L’effort d’une pratique constante
Le yoga est souvent présenté partiellement comme une façon de se détendre, et ainsi de relâcher les tensions corporelles et mentales. L’erreur commune consiste alors à faire du yoga un état inerte dans lequel le corps, allongé sur le tapis, se laisse aller à la passivité. Il s’agirait ainsi de faire du yoga un moyen de relaxation parmi d’autres. Cette vision est erronée. Loin, en effet, d’être une pratique mollassonne, un délassement, ou un paisible repos transitoire, le yoga est un investissement de tous les instants afin de transcender les déterminations qui nous asservissent. Il s’agit de dépasser les conditions des phénomènes qui peuvent dominer l’homme afin de vivre une expérience intérieure. Il en résulte finalement la réalisation de la liberté au sein de laquelle, libéré des troubles, libéré du volontarisme, sans besoin à présent de l’effort, l’être est dans la plénitude, dans une intime conscience de la réalité.
Le yoga est un chemin qui demande un engagement soutenu dans la mesure où il s’agit pour l’être humain de dominer ses instincts, ses pulsions, ses élans primitifs, en bref sa nature. Cette opposition n’est en rien contre-nature, mais elle tente en définitive d’aller au-delà des spontanéités de base de l’être humain, qui peuvent le soumettre, le dominer et ainsi engendrer la souffrance. Si l’homme a des énergies naturelles fondamentales, il a aussi la capacité de les maîtriser. Là aussi est sa nature.
Le yoga s’oppose alors au laisser aller, aux facilités qui séduisent, à l’absence d’efforts qui nous donne l’illusion d’être au repos. Il est une quête de la maîtrise de soi, recherche qui est fort loin de s’identifier à l’apathie. Ce contre-courant est motivé par une finalité bien spécifique : la fin de la souffrance. Le yoga vise l’éradication de la douleur physique, de la souffrance psychique ou de l’angoisse métaphysique. Or, comment un tel projet pourrait-il être réalisé dans la tiédeur d’une pratique instable et balbutiante ?
Le yoga est avant tout un refus : celui d’être soumis aux troubles psychologiques et corporels ; celui d’être assujetti aux désordres du monde des hommes et du monde phénoménal dans sa généralité. On comprend aisément qu’un tel refus ne peut être une sinécure. Les hommes subissent sans cesse des maux et le yoga est un des moyens d’y échapper. Cette libération ne peut être ainsi une tranquille flânerie. L’engagement devra être à la mesure de la puissance des troubles qui ternissent l’existence humaine.

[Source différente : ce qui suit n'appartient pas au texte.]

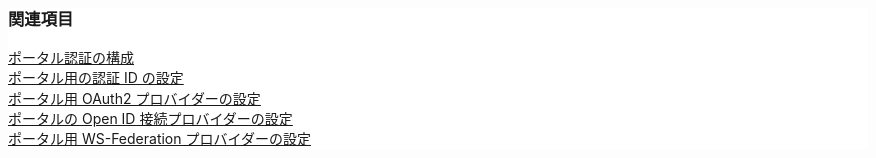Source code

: ### <a name="see-also"></a>関連項目

[ポータル認証の構成](configure-portal-authentication.md)  
[ポータル用の認証 ID の設定](set-authentication-identity.md)  
[ポータル用 OAuth2 プロバイダーの設定](configure-oauth2-settings.md)  
[ポータルの Open ID 接続プロバイダーの設定](configure-openid-settings.md)  
[ポータル用 WS-Federation プロバイダーの設定](configure-ws-federation-settings.md)  
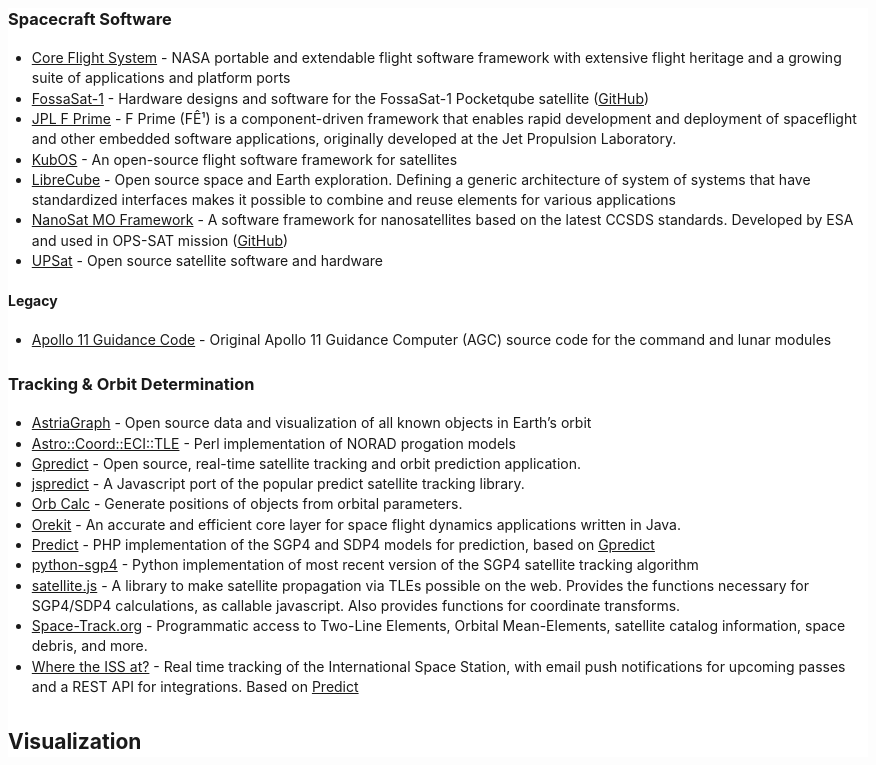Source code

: ### Spacecraft Software

* [Core Flight System](https://github.com/nasa/cfs) - NASA portable and extendable flight software framework with extensive flight heritage and a growing suite of applications and platform ports
* [FossaSat-1](https://fossa.systems/fossasat/) - Hardware designs and software for the FossaSat-1 Pocketqube satellite ([GitHub](https://github.com/Bambofy/FossaSat-1))
* [JPL F Prime](https://github.com/nasa/fprime) - F Prime (FÊ¹) is a component-driven framework that enables rapid development and deployment of spaceflight and other embedded software applications, originally developed at the Jet Propulsion Laboratory.
* [KubOS](https://www.kubos.com/kubos/) - An open-source flight software framework for satellites
* [LibreCube](https://librecube.org/) - Open source space and Earth exploration. Defining a generic architecture of system of systems that have standardized interfaces makes it possible to combine and reuse elements for various applications
* [NanoSat MO Framework](http://nanosat-mo-framework.github.io) - A software framework for nanosatellites based on the latest CCSDS standards. Developed by ESA and used in OPS-SAT mission ([GitHub](https://github.com/esa/nanosat-mo-framework))
* [UPSat](https://upsat.gr/) - Open source satellite software and hardware

#### Legacy

* [Apollo 11 Guidance Code](https://github.com/chrislgarry/Apollo-11) - Original Apollo 11 Guidance Computer (AGC) source code for the command and lunar modules

### Tracking & Orbit Determination

* [AstriaGraph](http://astria.tacc.utexas.edu/AstriaGraph/) - Open source data and visualization of all known objects in Earth’s orbit
* [Astro::Coord::ECI::TLE](https://metacpan.org/pod/Astro::Coord::ECI::TLE) - Perl implementation of NORAD progation models
* [Gpredict](http://gpredict.oz9aec.net/) - Open source, real-time satellite tracking and orbit prediction application.
* [jspredict](https://github.com/nsat/jspredict) - A Javascript port of the popular predict satellite tracking library.
* [Orb Calc](https://github.com/wselwood/orbcalc) - Generate positions of objects from orbital parameters.
* [Orekit](https://www.orekit.org) - An accurate and efficient core layer for space flight dynamics applications written in Java.
* [Predict](https://github.com/shupp/Predict) - PHP implementation of the SGP4 and SDP4 models for prediction, based on [Gpredict](http://gpredict.oz9aec.net/)
* [python-sgp4](https://github.com/brandon-rhodes/python-sgp4) - Python implementation of most recent version of the SGP4 satellite tracking algorithm
* [satellite.js](https://github.com/shashwatak/satellite-js) - A library to make satellite propagation via TLEs possible on the web. Provides the functions necessary for SGP4/SDP4 calculations, as callable javascript. Also provides functions for coordinate transforms.
* [Space-Track.org](https://www.space-track.org/documentation#api) - Programmatic access to Two-Line Elements, Orbital Mean-Elements, satellite catalog information, space debris, and more.
* [Where the ISS at?](https://wheretheiss.at) - Real time tracking of the International Space Station, with email push notifications for upcoming passes and a REST API for integrations.  Based on [Predict](https://github.com/shupp/Predict)

## Visualization
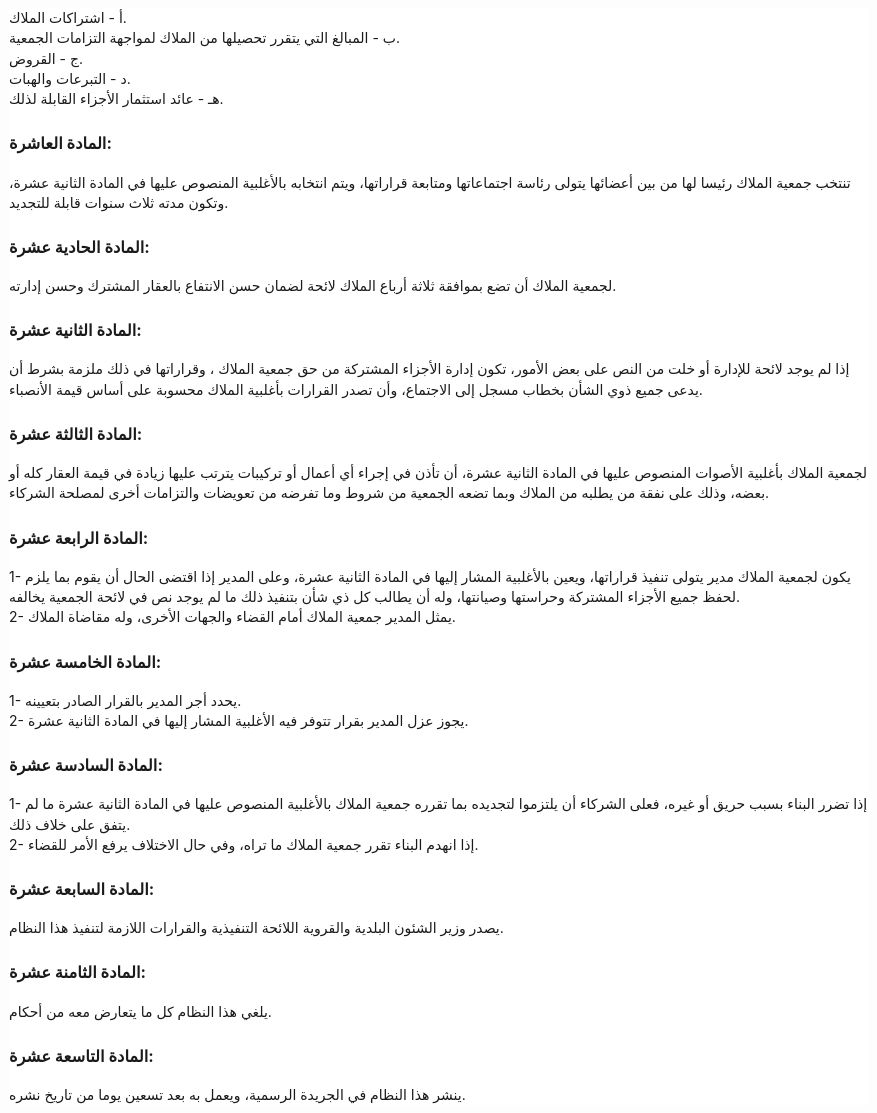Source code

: أ - اشتراكات الملاك.  
ب - المبالغ التي يتقرر تحصيلها من الملاك لمواجهة التزامات الجمعية.  
ج - القروض.  
د - التبرعات والهبات.  
هـ - عائد استثمار الأجزاء القابلة لذلك. 

### المادة العاشرة: 

تنتخب جمعية الملاك رئيسا لها من بين أعضائها يتولى رئاسة اجتماعاتها ومتابعة قراراتها، ويتم انتخابه بالأغلبية المنصوص عليها في المادة الثانية عشرة، وتكون مدته ثلاث سنوات قابلة للتجديد. 

### المادة الحادية عشرة: 

لجمعية الملاك أن تضع بموافقة ثلاثة أرباع الملاك لائحة لضمان حسن الانتفاع بالعقار المشترك وحسن إدارته. 

### المادة الثانية عشرة: 

إذا لم يوجد لائحة للإدارة أو خلت من النص على بعض الأمور، تكون إدارة الأجزاء المشتركة من حق جمعية الملاك ، وقراراتها في ذلك ملزمة بشرط أن يدعى جميع ذوي الشأن بخطاب مسجل إلى الاجتماع، وأن تصدر القرارات بأغلبية الملاك محسوبة على أساس قيمة الأنصباء. 

### المادة الثالثة عشرة: 

لجمعية الملاك بأغلبية الأصوات المنصوص عليها في المادة الثانية عشرة، أن تأذن في إجراء أي أعمال أو تركيبات يترتب عليها زيادة في قيمة العقار كله أو بعضه، وذلك على نفقة من يطلبه من الملاك وبما تضعه الجمعية من شروط وما تفرضه من تعويضات والتزامات أخرى لمصلحة الشركاء. 

### المادة الرابعة عشرة: 

1- يكون لجمعية الملاك مدير يتولى تنفيذ قراراتها، ويعين بالأغلبية المشار إليها في المادة الثانية عشرة، وعلى المدير إذا اقتضى الحال أن يقوم بما يلزم لحفظ جميع الأجزاء المشتركة وحراستها وصيانتها، وله أن يطالب كل ذي شأن بتنفيذ ذلك ما لم يوجد نص في لائحة الجمعية يخالفه.  
2- يمثل المدير جمعية الملاك أمام القضاء والجهات الأخرى، وله مقاضاة الملاك. 

### المادة الخامسة عشرة: 

1- يحدد أجر المدير بالقرار الصادر بتعيينه.  
2- يجوز عزل المدير بقرار تتوفر فيه الأغلبية المشار إليها في المادة الثانية عشرة. 

### المادة السادسة عشرة: 

1- إذا تضرر البناء بسبب حريق أو غيره، فعلى الشركاء أن يلتزموا لتجديده بما تقرره جمعية الملاك بالأغلبية المنصوص عليها في المادة الثانية عشرة ما لم يتفق على خلاف ذلك.  
2- إذا انهدم البناء تقرر جمعية الملاك ما تراه، وفي حال الاختلاف يرفع الأمر للقضاء. 

### المادة السابعة عشرة: 

يصدر وزير الشئون البلدية والقروية اللائحة التنفيذية والقرارات اللازمة لتنفيذ هذا النظام. 

### المادة الثامنة عشرة: 

يلغي هذا النظام كل ما يتعارض معه من أحكام. 

### المادة التاسعة عشرة: 

ينشر هذا النظام في الجريدة الرسمية، ويعمل به بعد تسعين يوما من تاريخ نشره.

Le yoga demande un esprit alerte, vif, réceptif, motivé. Il bannit le doute incessant et l’hésitation constante qui mettent nécessairement un obstacle à la finalité. Dans toute démarche, dans toute pratique, le doute constant, qui est ici le manque d’assurance, la peur, l’incertitude, la réticence envers le bien-fondé des principes et l’efficacité de la pratique, ne fait que rendre encore plus inefficace ce qui est entrepris. Le yoga est une pratique, non une croyance. Son efficacité ne se mesure qu'à l’aune de l’expérimentation, une attention fine et subtile afin que l’expérience soit accompli avec le plus de perfection possible. Un esprit agité qui vagabonde sans cesse, qui n’est pas tout à ce qu’il fait ne peut accomplir pleinement le yoga. Ce chemin n’est pas ainsi une relaxation pépère. Le mental et le corps demeurent vigilants, impliqués, résolus.